June 28, 2015 – Thirteenth Sunday in Ordinary Time
Wis 1: 13-15; 2: 23-24; Ps 30: 2, 4, 5-6, 11-13; 2 Cor 8: 7, 9, 13-15; Mk 5: 21-43
According to Catholic scholars, the Book of Wisdom from the Old Testament was written about 50 years before the coming of Christ. The author, though unknown, wrote in Greek, and presented the Book as if it was written by Solomon. The point of the Book in part is to extol the virtues of seeking divine wisdom. The first ten chapters, including our First Reading today, provide a foundation for the New Testament and the teachings of Jesus.
Jesus was in many ways the ultimate teacher. He is called “Teacher” 29 times in the Gospels. If we include the verb “teach” the references grow to some 90. Just as the Book of Wisdom paints the splendor of seeking wisdom, the Lord imparts wisdom to us constantly. Jesus did not normally give speeches; He talked with people and with us. Today’s readings build upon His teachings in many ways.
The First Reading from the Book of Wisdom explains to us the importance of striving to understand the mysteries of faith while at the same time accepting the fact that understanding is beyond our grasp. You might say there is knowledge, understanding, wisdom, and action. From a stewardship perspective many people know what stewardship is; others understand it and may even be able to articulate it. However, the great challenge is the action, living it out in our daily lives. That demonstrates wisdom.
Like the Lord, St. Paul was a great teacher. His letters make up half of the New Testament. Paul was more often an orator than Jesus, but his abilities to teach and foster the faith are clear. Today’s Second Reading is from his second letter to the Corinthians. Paul’s message has much to do with “giving.” St. Paul does not tell the Corinthians that they “have” to give; that would be taxation, and Paul in his former life was very familiar with that. Instead, like Jesus Himself, Paul makes it clear that people are able to exercise free will in what they give and what they share. The idea of “free will” is a great boon, but it also can be a bit of a burden as well. Whether we are disciples and whether we practice stewardship is a matter of personal choice. Yet Jesus did “command” us to love one another. If we are really pursuing that admonition, it is difficult to do it without being a good steward.

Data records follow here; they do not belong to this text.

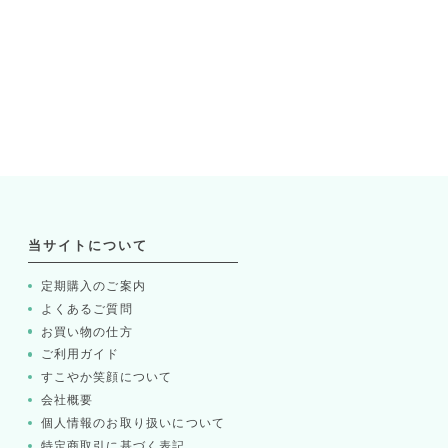
当サイトについて
定期購入のご案内
よくあるご質問
お買い物の仕方
ご利用ガイド
すこやか笑顔について
会社概要
個人情報のお取り扱いについて
特定商取引に基づく表記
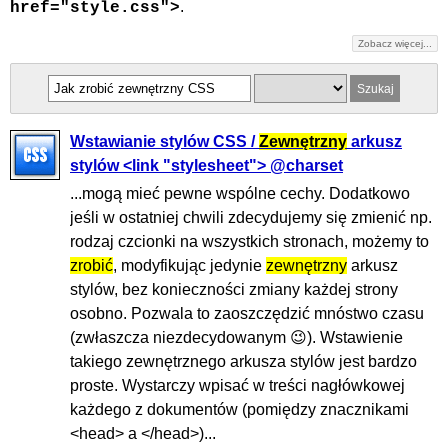
.
href="style.css">
Zobacz więcej...
Wstawianie stylów CSS /
Zewnętrzny
arkusz
stylów <link "stylesheet"> @charset
...mogą mieć pewne wspólne cechy. Dodatkowo
jeśli w ostatniej chwili zdecydujemy się zmienić np.
rodzaj czcionki na wszystkich stronach, możemy to
zrobić
, modyfikując jedynie
zewnętrzny
arkusz
stylów, bez konieczności zmiany każdej strony
osobno. Pozwala to zaoszczędzić mnóstwo czasu
(zwłaszcza niezdecydowanym 😉). Wstawienie
takiego zewnętrznego arkusza stylów jest bardzo
proste. Wystarczy wpisać w treści nagłówkowej
każdego z dokumentów (pomiędzy znacznikami
<head> a </head>)...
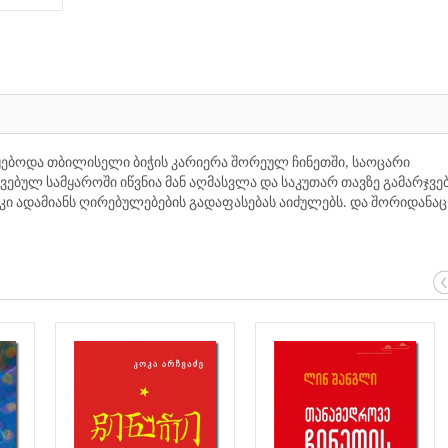
ყებოდა თბილისელი ბიჭის კარიერა შორეულ ჩინეთში, საოცარი
ვებულ სამყაროში იწვნია მან აღმასვლა და საკუთარ თავზე გამარჯვებ
 კი ადამიანს ღირებულებების გადაფასებას აიძულებს. და შორიდანაც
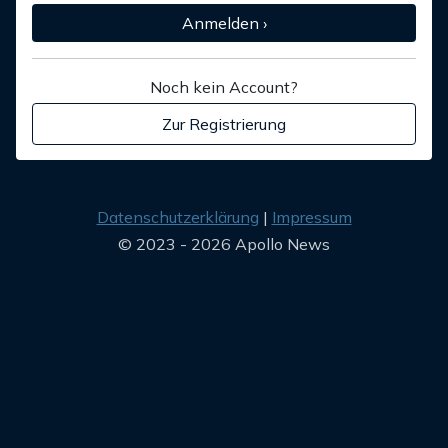
Anmelden ›
Noch kein Account?
Zur Registrierung
Datenschutzerklärung
Impressum
© 2023 - 2026 Apollo News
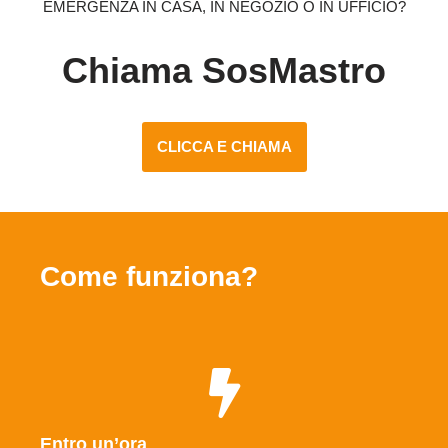
EMERGENZA IN CASA, IN NEGOZIO O IN UFFICIO?
Chiama SosMastro
CLICCA E CHIAMA
Come funziona?
Entro un’ora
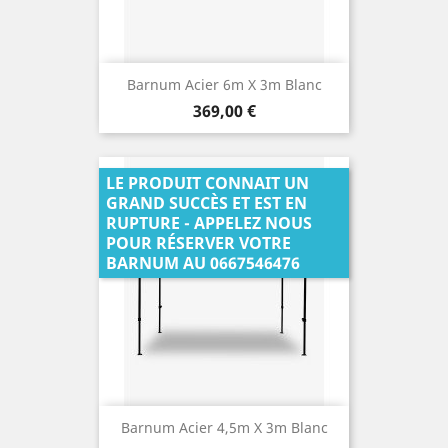
Barnum Acier 6m X 3m Blanc
Prix
369,00 €
LE PRODUIT CONNAIT UN
GRAND SUCCÈS ET EST EN
RUPTURE - APPELEZ NOUS
POUR RÉSERVER VOTRE
BARNUM AU 0667546476
Barnum Acier 4,5m X 3m Blanc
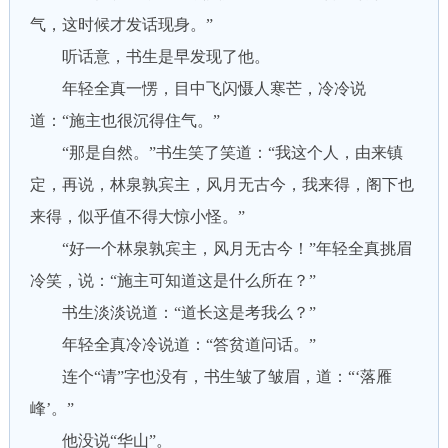
气，这时候才发话现身。”
听话意，书生是早发现了他。
年轻全真一愣，目中飞闪慑人寒芒，冷冷说
道：“施主也很沉得住气。”
“那是自然。”书生笑了笑道：“我这个人，由来镇
定，再说，林泉孰宾主，风月无古今，我来得，阁下也
来得，似乎值不得大惊小怪。”
“好一个林泉孰宾主，风月无古今！”年轻全真挑眉
冷笑，说：“施主可知道这是什么所在？”
书生淡淡说道：“道长这是考我么？”
年轻全真冷冷说道：“答贫道问话。”
连个“请”字也没有，书生皱了皱眉，道：“‘落雁
峰’。”
他没说“华山”。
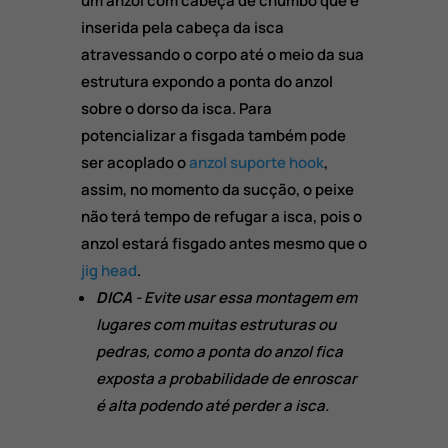
um anzol com cabeça de chumbo que é
inserida pela cabeça da isca
atravessando o corpo até o meio da sua
estrutura expondo a ponta do anzol
sobre o dorso da isca. Para
potencializar a fisgada também pode
ser acoplado o
anzol suporte hook
,
assim, no momento da sucção, o peixe
não terá tempo de refugar a isca, pois o
anzol estará fisgado antes mesmo que o
jig head
.
DICA
- Evite usar essa montagem em
lugares com muitas estruturas ou
pedras, como a ponta do anzol fica
exposta a probabilidade de enroscar
é alta podendo até perder a isca.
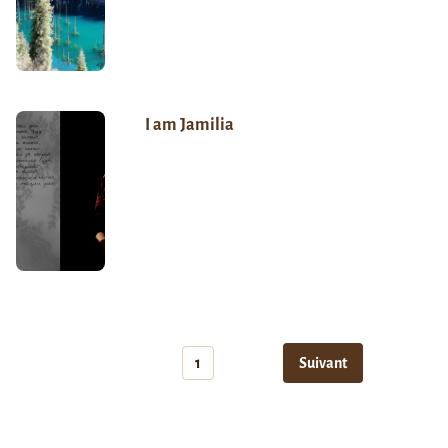
I am Jamilia
1
Suivant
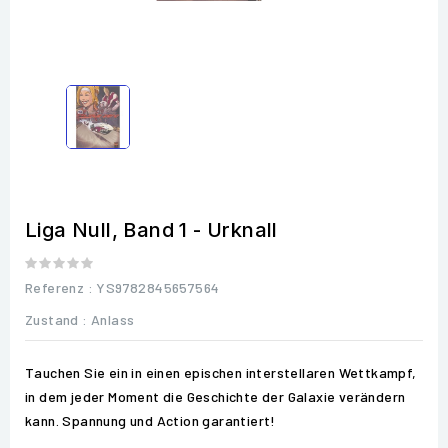
Liga Null, Band 1 - Urknall
Referenz
: YS9782845657564
Zustand :
Anlass
Tauchen Sie ein in einen epischen interstellaren Wettkampf,
in dem jeder Moment die Geschichte der Galaxie verändern
kann. Spannung und Action garantiert!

Jesus, that master teacher, was a healer. In last week’s Gospel, He demonstrated His authority over nature by calming the storm. This week He exhibits His authority over sickness and death. He heals a woman of a hemorrhage, and then a young girl is brought back to life. There is an interesting contrast in these two events. The first is done publicly although the woman approaches him in secret, while the second is more or less done privately while the appeal was made publicly. The key to the first act of healing is that the woman reached out to touch Jesus’ cloak. This is more than physical touching; as the Lord indicates what the woman is really doing is reaching out in faith. We can attend church regularly and pray often, but unless we truly reach out in faith, we cannot be healed. St. Augustine once said, “Flesh presses; faith touches.”

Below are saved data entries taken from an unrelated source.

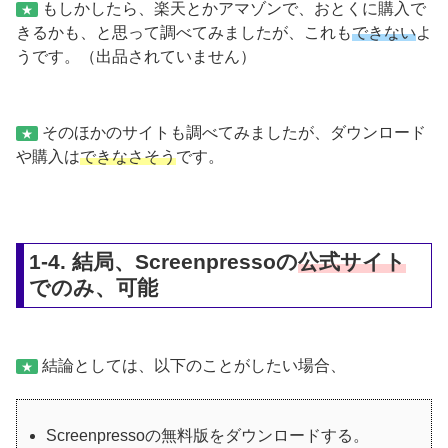
もしかしたら、楽天とかアマゾンで、おとくに購入で
★
きるかも、と思って調べてみましたが、これも
できない
よ
うです。（出品されていません）
そのほかのサイトも調べてみましたが、ダウンロード
★
や購入は
できなさそう
です。
1-4. 結局、Screenpressoの
公式サイト
でのみ、可能
結論としては、以下のことがしたい場合、
★
Screenpressoの無料版をダウンロードする。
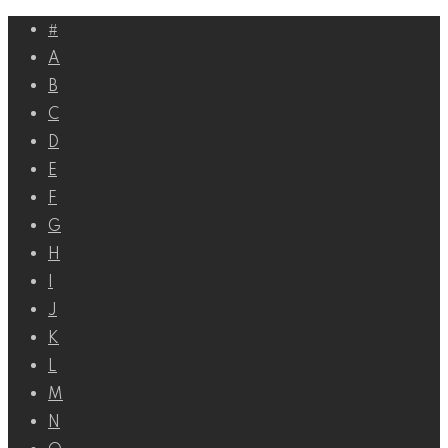
Перейти
#
к
A
контенту
B
C
D
E
F
G
H
I
J
K
L
M
N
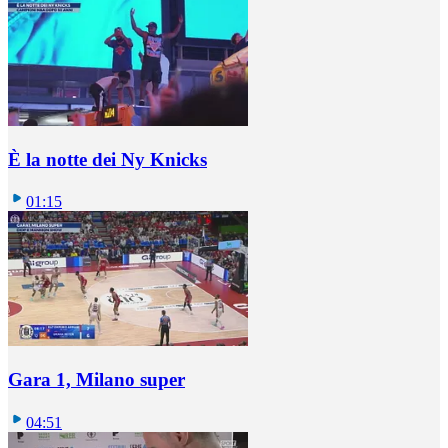
È la notte dei Ny Knicks
01:15
Gara 1, Milano super
04:51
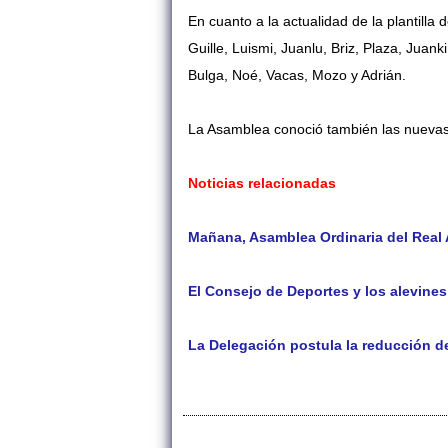
En cuanto a la actualidad de la plantill
Guille, Luismi, Juanlu, Briz, Plaza, Juan
Bulga, Noé, Vacas, Mozo y Adrián.
La Asamblea conoció también las nuevas
Noticias relacionadas
Mañana, Asamblea Ordinaria del Real 
El Consejo de Deportes y los alevines
La Delegación postula la reducción d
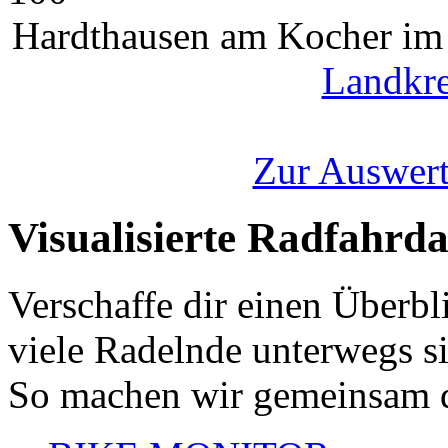
Hardthausen am Kocher im 
Landkre
Zur Auswert
Visualisierte Radfahrd
Verschaffe dir einen Überbl
viele Radelnde unterwegs s
So machen wir gemeinsam d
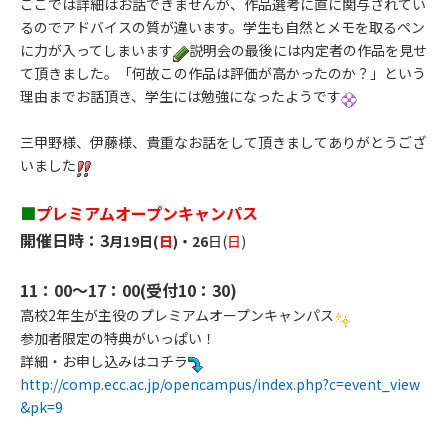
ここでは詳細はお話できませんが、作品選考に直に関与されてい
るのでアドバイスの質が違います。学生も自然とメモを取るペン
に力が入ってしまいます
説明会の最後には内定者の作品を見せ
て頂きました。「何故この作品は評価が高かったのか？」という
理由までお話頂き、学生には勉強になったようです
三甲野様、伊藤様、貴重なお話をして頂きましてありがとうござ
いました
■
プレミアムオープンキャンパス
開催日時：3
月19日(
日
)・26
日(
日
)
11：00～17：00(受付10：30)
高校2年生が主役のプレミアムオープンキャンパス
参加者限定の特典がいっぱい！
詳細・お申し込みはコチラ
http://comp.ecc.ac.jp/opencampus/index.php?c=event_view
&pk=9​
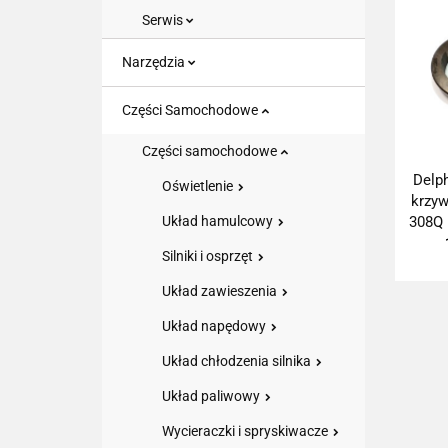
Serwis
Narzędzia
Części Samochodowe
Części samochodowe
Delph
Oświetlenie
krzy
308Q
Układ hamulcowy
Silniki i osprzęt
Układ zawieszenia
Układ napędowy
Układ chłodzenia silnika
Układ paliwowy
Wycieraczki i spryskiwacze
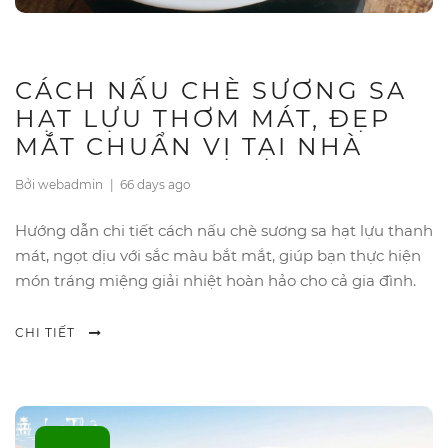
CÁCH NẤU CHÈ SƯƠNG SA
HẠT LỰU THƠM MÁT, ĐẸP
MẮT CHUẨN VỊ TẠI NHÀ
Bởi webadmin
|
66 days ago
Hướng dẫn chi tiết cách nấu chè sương sa hạt lựu thanh
mát, ngọt dịu với sắc màu bắt mắt, giúp bạn thực hiện
món tráng miệng giải nhiệt hoàn hảo cho cả gia đình.
CHI TIẾT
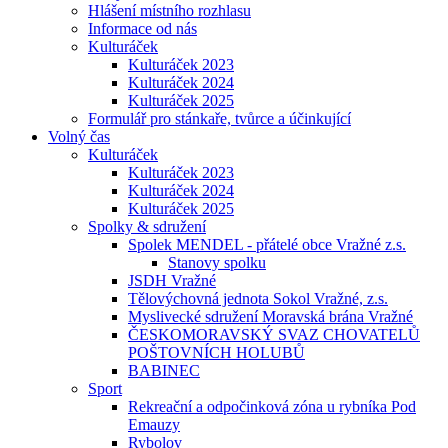
Hlášení místního rozhlasu
Informace od nás
Kulturáček
Kulturáček 2023
Kulturáček 2024
Kulturáček 2025
Formulář pro stánkaře, tvůrce a účinkující
Volný čas
Kulturáček
Kulturáček 2023
Kulturáček 2024
Kulturáček 2025
Spolky & sdružení
Spolek MENDEL - přátelé obce Vražné z.s.
Stanovy spolku
JSDH Vražné
Tělovýchovná jednota Sokol Vražné, z.s.
Myslivecké sdružení Moravská brána Vražné
ČESKOMORAVSKÝ SVAZ CHOVATELŮ
POŠTOVNÍCH HOLUBŮ
BABINEC
Sport
Rekreační a odpočinková zóna u rybníka Pod
Emauzy
Rybolov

Prior to healing and bringing back to life the daughter of the synagogue official, Jesus says to him, “Do not be afraid; just have faith.” For us to find calm in the midst of a storm and for us to find healing in the midst of something which seems too great to overcome, it is our faith, too, which is the solution. Although Jesus may respond to us and to others differently in each situation, it is in reality the same. Jesus can touch each of us personally, but we must ask and seek Him.